• TO DO: Copy the records that follow exactly as written, but not their pictures.

[Dataset entries]
================

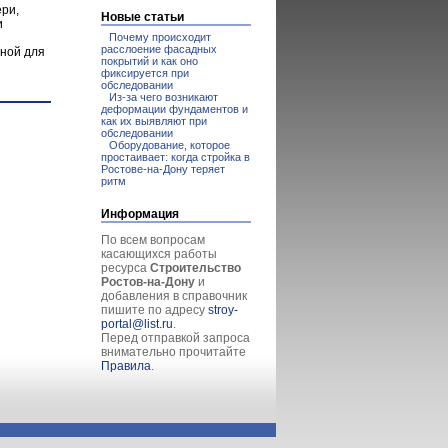
ери,
Новые статьи
и
Почему происходит
расслоение фасадных
дной для
покрытий и как оно
фиксируется при
обследовании
Из-за чего возникают
деформации фундаментов и
как их выявляют при
обследовании
Оборудование, которое
простаивает: когда стройка в
Ростове-на-Дону теряет
ритм
Информация
По всем вопросам
касающихся работы
ресурса
Строительство
Ростов-на-Дону
и
добавления в справочник
пишите по адресу
stroy-
portal@list.ru
.
Перед отправкой запроса
внимательно прочитайте
Правила
.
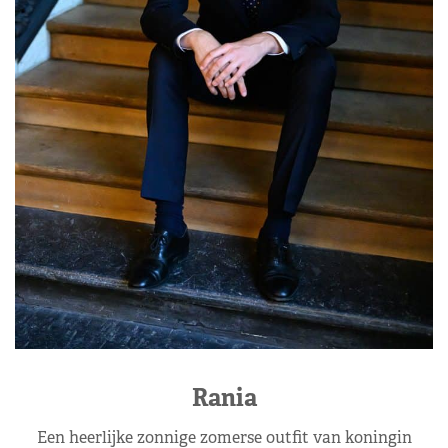
Rania
Een heerlijke zonnige zomerse outfit van koningin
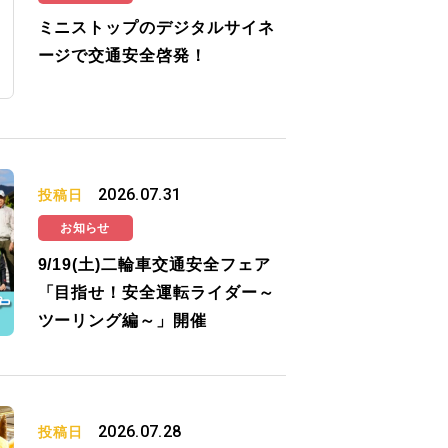
ミニストップのデジタルサイネ
ージで交通安全啓発！
2026.07.31
投稿日
お知らせ
9/19(土)二輪車交通安全フェア
「目指せ！安全運転ライダー～
ツーリング編～」開催
2026.07.28
投稿日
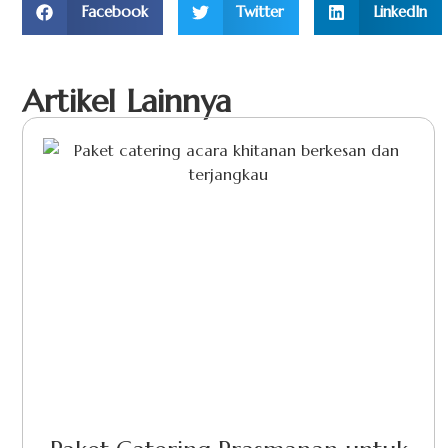
Facebook
Twitter
LinkedIn
Artikel Lainnya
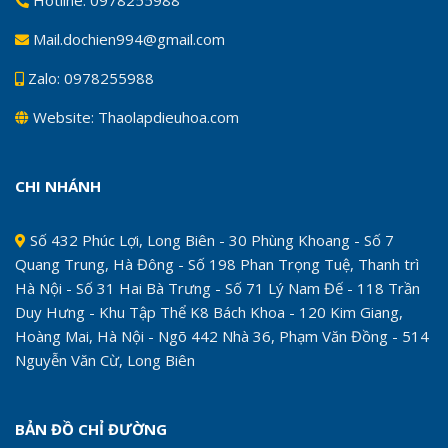
Mail.dochien994@gmail.com
Zalo: 0978255988
Website: Thaolapdieuhoa.com
CHI NHÁNH
Số 432 Phúc Lợi, Long Biên - 30 Phùng Khoang - Số 7
Quang Trung, Hà Đông - Số 198 Phan Trọng Tuệ, Thanh trì
Hà Nội - Số 31 Hai Bà Trưng - Số 71 Lý Nam Đế - 118 Trần
Duy Hưng - Khu Tập Thể K8 Bách Khoa - 120 Kim Giang,
Hoàng Mai, Hà Nội - Ngõ 442 Nhà 36, Phạm Văn Đồng - 514
Nguyễn Văn Cừ, Long Biên
BẢN ĐỒ CHỈ ĐƯỜNG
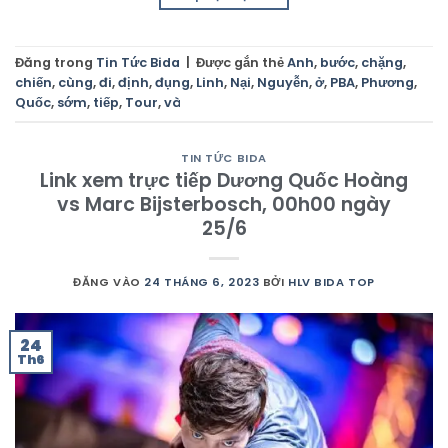
Đăng trong
Tin Tức Bida
|
Được gắn thẻ
Anh
,
bước
,
chặng
,
chiến
,
cùng
,
đi
,
định
,
đụng
,
Linh
,
Nại
,
Nguyễn
,
ở
,
PBA
,
Phương
,
Quốc
,
sớm
,
tiếp
,
Tour
,
và
TIN TỨC BIDA
Link xem trực tiếp Dương Quốc Hoàng
vs Marc Bijsterbosch, 00h00 ngày
25/6
ĐĂNG VÀO
24 THÁNG 6, 2023
BỞI
HLV BIDA TOP
24
Th6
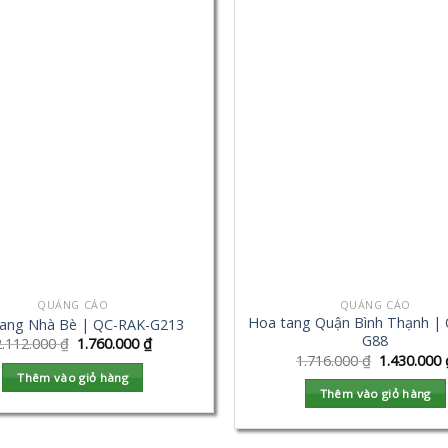
QUẢNG CÁO
QUẢNG CÁO
Hoa tang Quận Bình Thạnh |
ang Nhà Bè | QC-RAK-G213
G88
2.112.000
₫
1.760.000
₫
1.716.000
₫
1.430.000
Thêm vào giỏ hàng
Thêm vào giỏ hàng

================

• RESPONSE:
ери,
Новые статьи
и
Почему происходит
расслоение фасадных
дной для
покрытий и как оно
фиксируется при
обследовании
Из-за чего возникают
деформации фундаментов и
как их выявляют при
обследовании
Оборудование, которое
простаивает: когда стройка в
Ростове-на-Дону теряет
ритм
Информация
По всем вопросам
касающихся работы
ресурса
Строительство
Ростов-на-Дону
и
добавления в справочник
пишите по адресу
stroy-
portal@list.ru
.
Перед отправкой запроса
внимательно прочитайте
Правила
.
Rania
Een heerlijke zonnige zomerse outfit van koningin
ミニストップのデジタルサイネ
ージで交通安全啓発！
2026.07.31
投稿日
お知らせ
9/19(土)二輪車交通安全フェア
「目指せ！安全運転ライダー～
ツーリング編～」開催
2026.07.28
投稿日
Facebook
Twitter
LinkedIn
Artikel Lainnya
Mail.dochien994@gmail.com
Zalo: 0978255988
Website: Thaolapdieuhoa.com
CHI NHÁNH
Số 432 Phúc Lợi, Long Biên - 30 Phùng Khoang - Số 7
Quang Trung, Hà Đông - Số 198 Phan Trọng Tuệ, Thanh trì
Hà Nội - Số 31 Hai Bà Trưng - Số 71 Lý Nam Đế - 118 Trần
Duy Hưng - Khu Tập Thể K8 Bách Khoa - 120 Kim Giang,
Hoàng Mai, Hà Nội - Ngõ 442 Nhà 36, Phạm Văn Đồng - 514
Nguyễn Văn Cừ, Long Biên
BẢN ĐỒ CHỈ ĐƯỜNG
Đăng trong
Tin Tức Bida
|
Được gắn thẻ
Anh
,
bước
,
chặng
,
chiến
,
cùng
,
đi
,
định
,
đụng
,
Linh
,
Nại
,
Nguyễn
,
ở
,
PBA
,
Phương
,
Quốc
,
sớm
,
tiếp
,
Tour
,
và
TIN TỨC BIDA
Link xem trực tiếp Dương Quốc Hoàng
vs Marc Bijsterbosch, 00h00 ngày
25/6
ĐĂNG VÀO
24 THÁNG 6, 2023
BỞI
HLV BIDA TOP
24
Th6
QUẢNG CÁO
QUẢNG CÁO
Hoa tang Quận Bình Thạnh |
ang Nhà Bè | QC-RAK-G213
G88
2.112.000
₫
1.760.000
₫
1.716.000
₫
1.430.000
Thêm vào giỏ hàng
Thêm vào giỏ hàng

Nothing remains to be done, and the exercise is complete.